I think My Hive is Queenless
No eggs, no larvae does not necessarily mean you are queenless. Here is a simple method to help you know for sure… Shake the bees off of a frame of uncapped brood (eggs and young larvae) from a queen-right colony, being careful not to transfer the queen from that hive. Mark that frame with a magic marker. Remove a frame from the center of the brood chamber of the suspect colony and replace it with your marked frame.
Wait 3 days, and then check that frame in the queenless colony to see if they have started queen cells. If queen cells are present, your hive was indeed queenless. If NO queen cells have been produced, then your hive already has a queen… most likely a virgin, or she may be mated but not yet laying, (or worse case scenario), the hive has passed the point of no return and shifted into laying worker behavior. If any of these conditions exist, THEY WILL NOT ACCEPT A NEW QUEEN, THEY WILL KILL HER.
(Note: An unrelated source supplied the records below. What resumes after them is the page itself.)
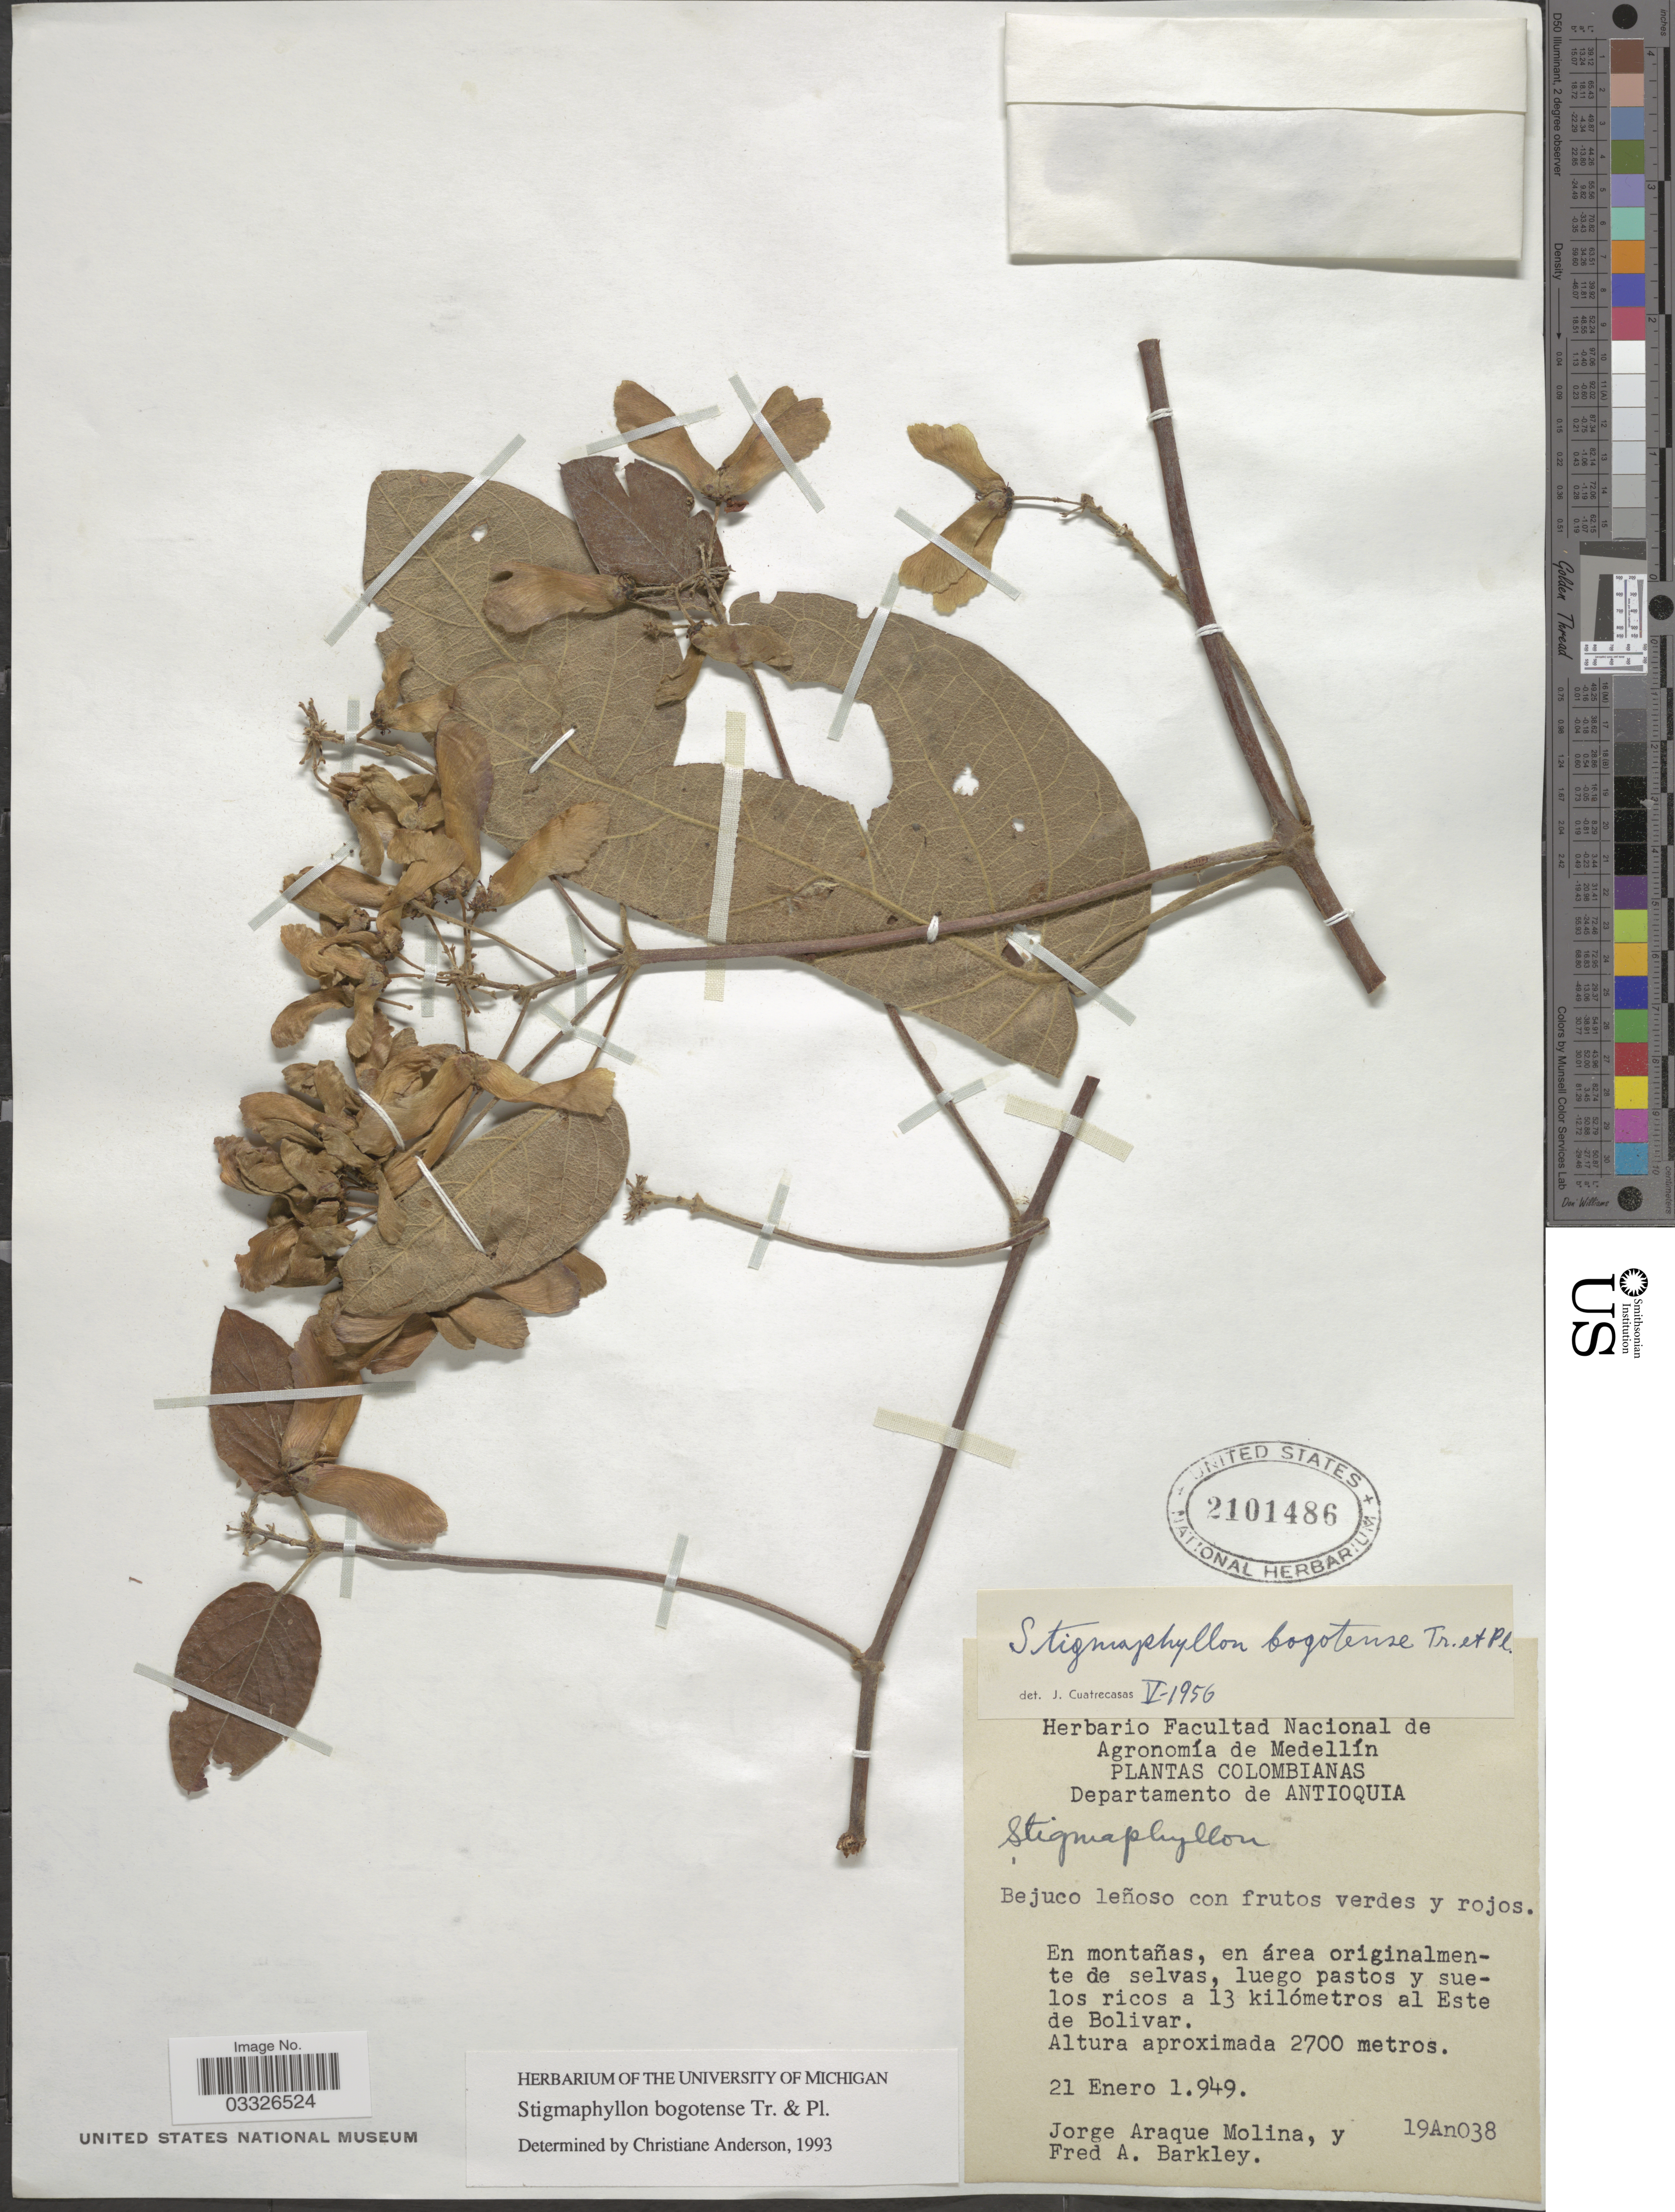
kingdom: Plantae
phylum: Tracheophyta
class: Magnoliopsida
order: Malpighiales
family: Malpighiaceae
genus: Stigmaphyllon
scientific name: Stigmaphyllon bogotense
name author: Triana & Planch.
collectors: J. A. Molina & F. A. Barkley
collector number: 19An038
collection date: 1949-01-21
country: Colombia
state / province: Antioquia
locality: Departamento de Antioquia. En montañas, en área originalmente de selvas, luego pastos y suelos ricos a 13 kilómetros al Este de Bolivar.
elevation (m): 2700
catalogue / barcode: US 2101486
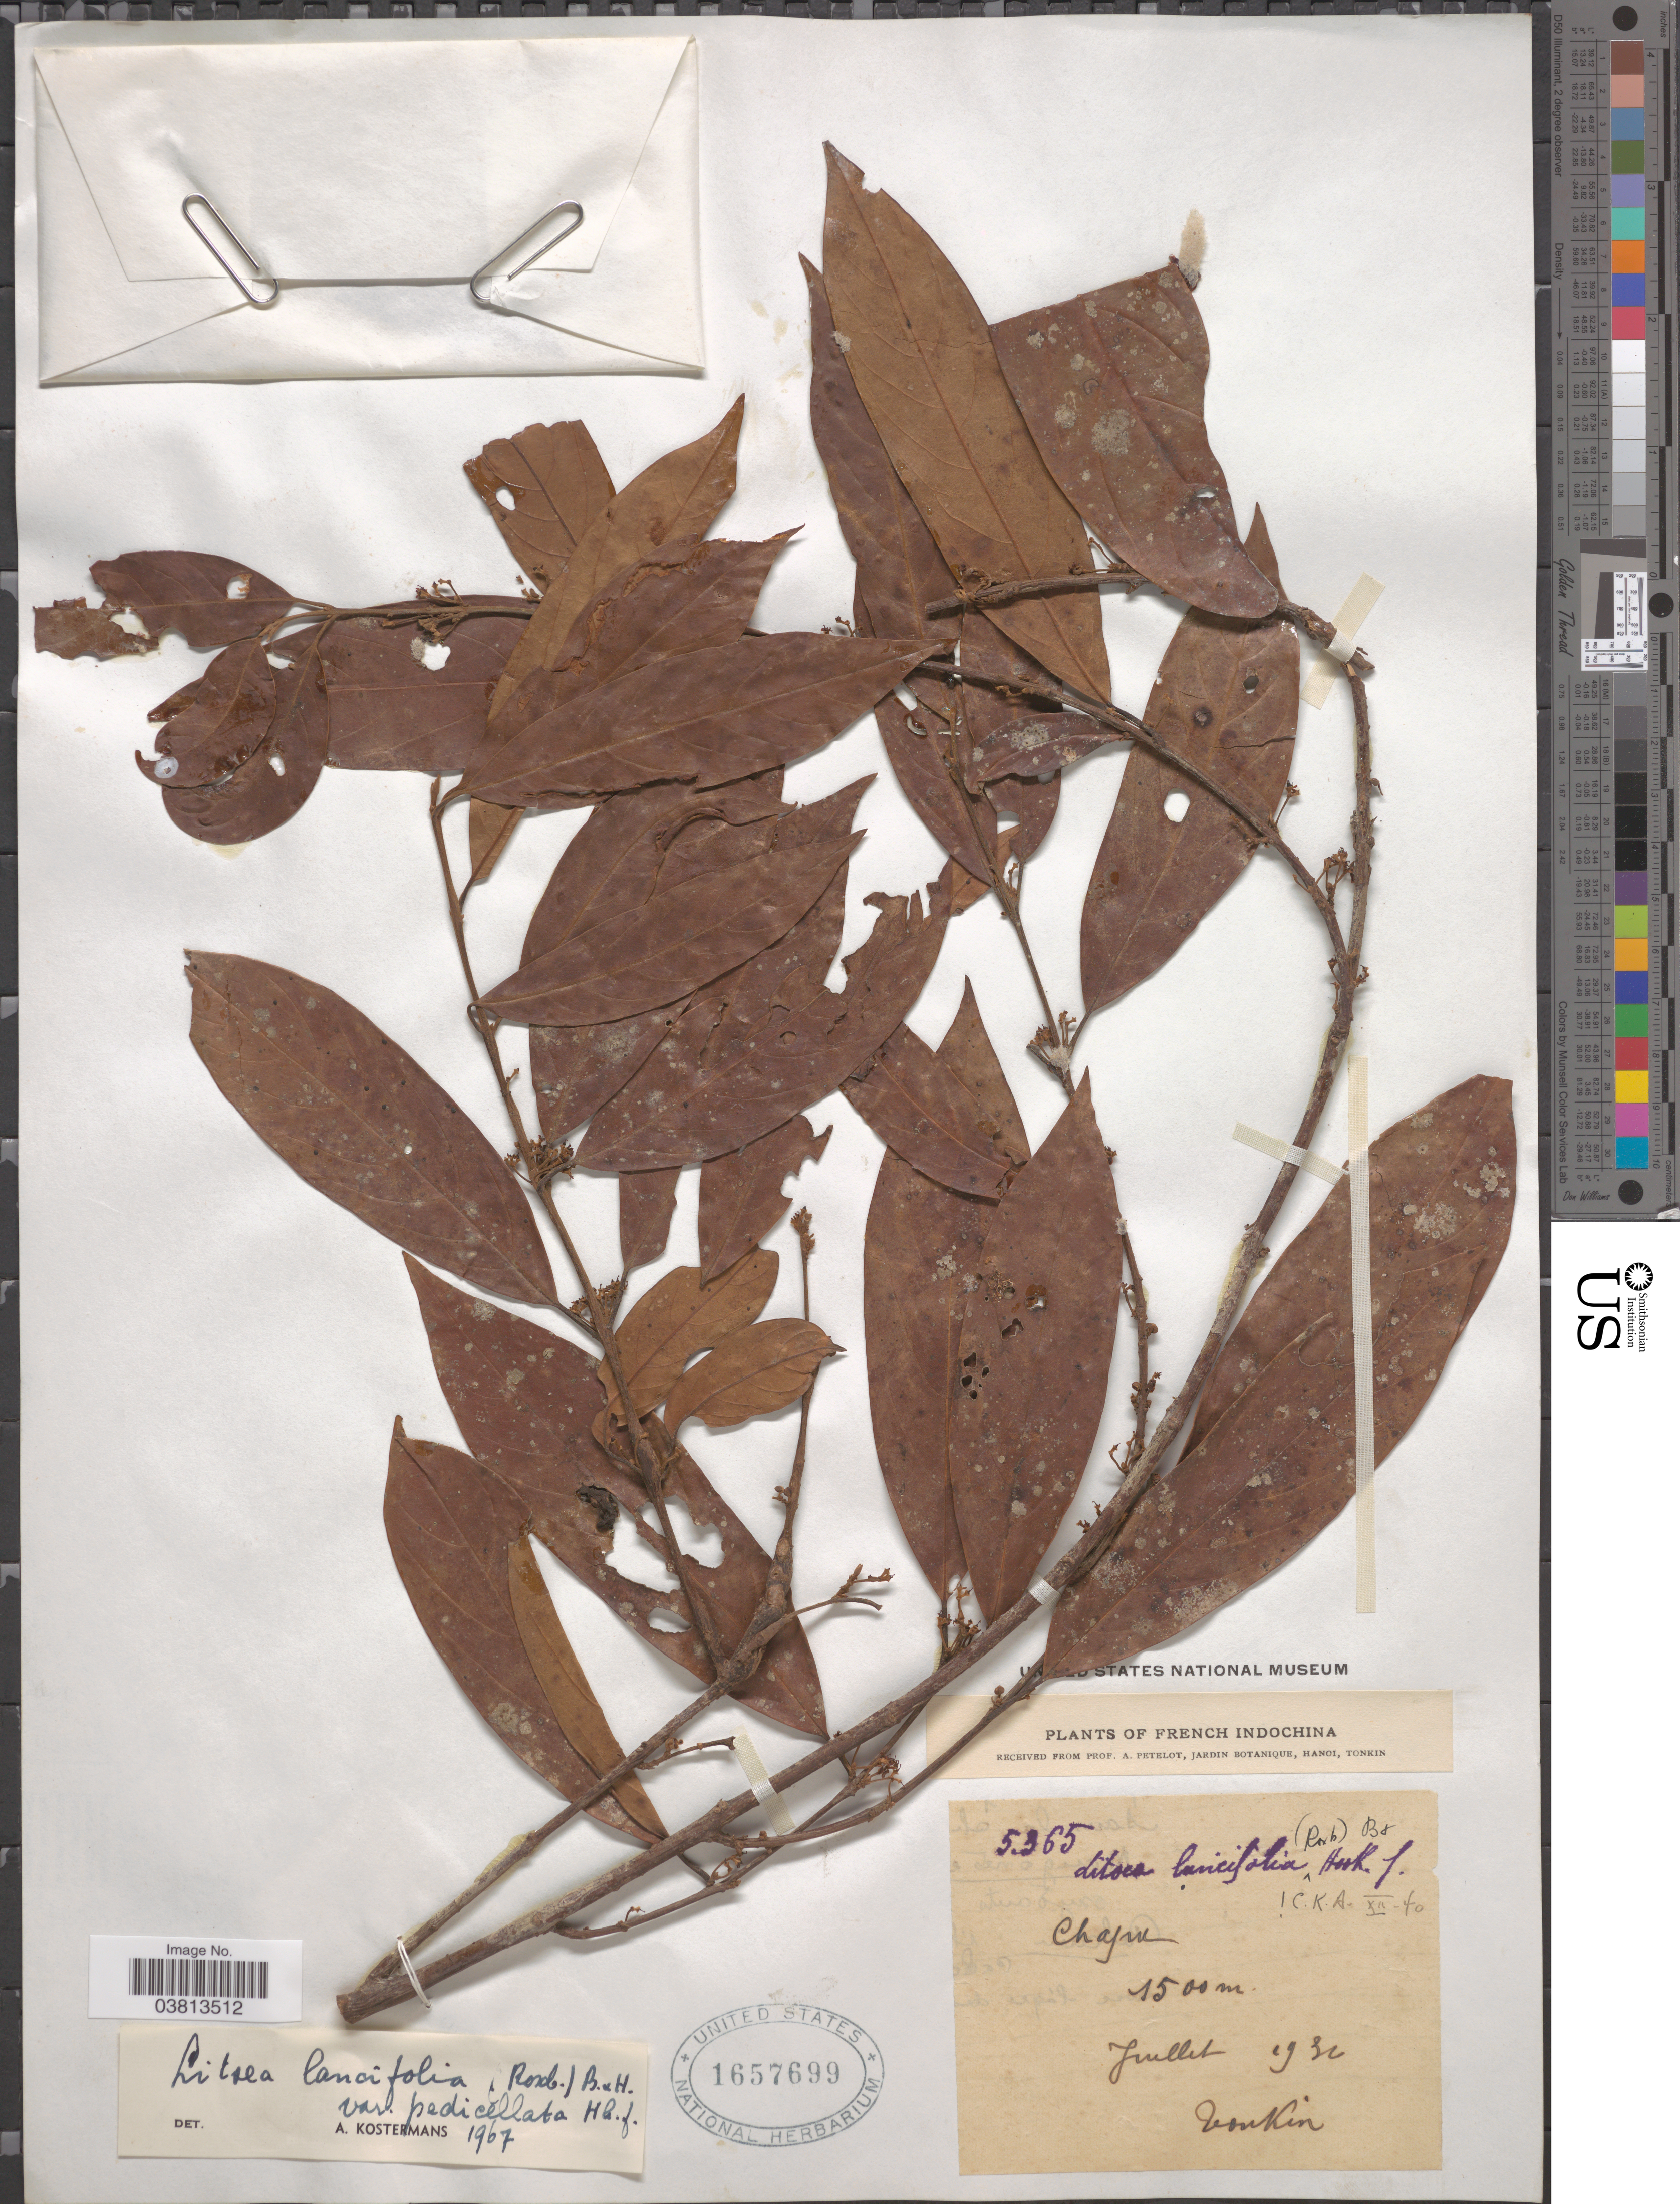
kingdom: Plantae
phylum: Tracheophyta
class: Magnoliopsida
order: Laurales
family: Lauraceae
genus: Litsea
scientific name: Litsea lancifolia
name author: (Roxb.) Benth. & Hook. f. ex Villar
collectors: P. A. Pételot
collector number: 5365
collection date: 1931-07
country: Vietnam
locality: French Indochina. Chapa.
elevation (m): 1500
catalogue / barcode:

This process has a number of other advantages if you ARE queenless: The presence of the pheromone of the open brood will delay the onset of laying workers by inhibiting the development of worker bees’ ovaries which eventually occurs in the absence of a queen and open brood. It will also keep the colony from dwindling as the brood frame develops and emerges, giving you an opportunity to assess the performance of that queen when she begins laying and determine if you will replace her.
Having said that, be aware that swarms will occur for primarily 2 reasons: Inadequate swarm control management, or because the original stock was genetically “swarmy” stock in the first place. It is also significant to realize that open-mating of a virgin requires a complex set of conditions that will insure a well-mated queen: a heavy saturation of good drones in the area; as well as several days of perfect mating weather during her brief mating window. Taking these things into consideration it is our experience that queens produced in this way, (as well as any queens captured with a swarm of unknown origin), are a gamble, and should be replaced by a queen that has been specifically bred for disease resistance.